IPFS is unlikely to replace HTTP since both protocols address different problems. However, as it is usable today, IPFS is little more than a cache that can store some data for a bit until nobody is interested in it.

>They didn’t raise $257 million from their ICO and VCs to pay volunteers using consumer-grade equipment; they’re clearing looking to disrupt the cloud storage market: https://www.coindesk.com/257-million-filecoin-breaks-time-re....

Last I recall, Filecoin is not IPFS, it merely works on top of IPFS. You may revie your argument and replace every occurence of "IPFS" with "Filecoin", in which case it would still compete with Swarm, Storj, etc.

vog · on Feb 23, 2018

> I doubt IPFS will automatically win this because it was the first to make a glorified BitTorrent client available via HTTP.

This may be true.

On the other hand, I wouldn't be surprised if IPFS would win for exactly that reason.

amelius · on Feb 23, 2018

Computing and storage capabilities can grow (practically) without limits.

Human information consumption, however, has limits.

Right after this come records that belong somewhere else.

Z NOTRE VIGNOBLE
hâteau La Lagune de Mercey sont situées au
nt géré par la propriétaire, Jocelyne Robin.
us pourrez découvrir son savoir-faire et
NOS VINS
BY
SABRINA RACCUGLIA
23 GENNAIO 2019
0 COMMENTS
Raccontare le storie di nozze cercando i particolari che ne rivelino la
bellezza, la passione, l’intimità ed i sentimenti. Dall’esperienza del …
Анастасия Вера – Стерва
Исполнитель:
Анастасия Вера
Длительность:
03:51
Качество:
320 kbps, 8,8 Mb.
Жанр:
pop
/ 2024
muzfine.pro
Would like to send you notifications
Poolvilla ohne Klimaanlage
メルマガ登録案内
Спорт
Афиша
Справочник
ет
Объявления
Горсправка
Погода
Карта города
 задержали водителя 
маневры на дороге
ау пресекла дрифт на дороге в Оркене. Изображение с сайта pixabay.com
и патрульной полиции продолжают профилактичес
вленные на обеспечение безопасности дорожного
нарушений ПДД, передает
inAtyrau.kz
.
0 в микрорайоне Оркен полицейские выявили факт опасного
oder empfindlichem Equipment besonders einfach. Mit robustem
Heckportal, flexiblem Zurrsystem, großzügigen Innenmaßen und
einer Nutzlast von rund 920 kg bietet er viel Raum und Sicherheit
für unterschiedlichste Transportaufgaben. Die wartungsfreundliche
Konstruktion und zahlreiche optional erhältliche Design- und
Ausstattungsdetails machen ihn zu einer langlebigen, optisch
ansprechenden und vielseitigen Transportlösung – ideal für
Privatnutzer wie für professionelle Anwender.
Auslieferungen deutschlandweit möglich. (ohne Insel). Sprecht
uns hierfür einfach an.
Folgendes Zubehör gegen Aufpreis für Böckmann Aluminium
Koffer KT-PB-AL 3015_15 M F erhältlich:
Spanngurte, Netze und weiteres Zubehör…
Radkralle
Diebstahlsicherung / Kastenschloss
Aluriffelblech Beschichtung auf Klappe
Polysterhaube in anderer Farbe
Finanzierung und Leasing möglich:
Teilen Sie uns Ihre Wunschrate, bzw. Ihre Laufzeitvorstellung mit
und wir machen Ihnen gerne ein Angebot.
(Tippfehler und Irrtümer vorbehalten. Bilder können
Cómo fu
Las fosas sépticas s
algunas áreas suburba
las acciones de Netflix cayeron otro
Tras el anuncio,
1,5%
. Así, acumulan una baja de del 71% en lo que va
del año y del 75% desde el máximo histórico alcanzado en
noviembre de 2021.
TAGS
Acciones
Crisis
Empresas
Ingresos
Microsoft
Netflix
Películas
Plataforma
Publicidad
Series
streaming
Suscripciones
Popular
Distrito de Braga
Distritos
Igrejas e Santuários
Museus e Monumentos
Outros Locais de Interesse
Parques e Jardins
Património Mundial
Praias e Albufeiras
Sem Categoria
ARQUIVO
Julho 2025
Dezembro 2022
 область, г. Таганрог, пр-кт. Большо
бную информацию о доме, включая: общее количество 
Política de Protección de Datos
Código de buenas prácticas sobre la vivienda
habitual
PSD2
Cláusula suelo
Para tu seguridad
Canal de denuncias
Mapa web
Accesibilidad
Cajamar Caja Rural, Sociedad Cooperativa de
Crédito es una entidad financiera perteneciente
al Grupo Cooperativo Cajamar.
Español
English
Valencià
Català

Therefore, I don't see the problem.

agumonkey · on Feb 23, 2018

I wonder if archive.org analyses the data to see what's "useless" or not

_lhlo · on Feb 23, 2018

Yeah, duh.

I don't think the internet was ever supposed to be forever. Sometimes it looks like it's forever because people copy content from one public place to the other but this behavior is not inevitable.